**LISTED RECORDS**
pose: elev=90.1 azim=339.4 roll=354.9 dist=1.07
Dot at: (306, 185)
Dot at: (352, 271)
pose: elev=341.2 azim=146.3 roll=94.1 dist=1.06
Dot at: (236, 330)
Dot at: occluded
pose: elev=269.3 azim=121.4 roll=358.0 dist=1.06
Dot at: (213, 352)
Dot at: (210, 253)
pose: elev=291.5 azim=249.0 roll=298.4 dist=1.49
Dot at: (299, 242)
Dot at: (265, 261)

**EXERCISE AIM**
Rewrite the part of the listing that opens with the line containing "pose: elev=269.3 azim=121.4" and closes at the end of the listing, keeping every line. Offset each answer coordinate (the second "Dot at" line after each pose) by adding 95 to both numbers.

**IN RESPONSE**
pose: elev=269.3 azim=121.4 roll=358.0 dist=1.06
Dot at: (213, 352)
Dot at: (305, 348)
pose: elev=291.5 azim=249.0 roll=298.4 dist=1.49
Dot at: (299, 242)
Dot at: (360, 356)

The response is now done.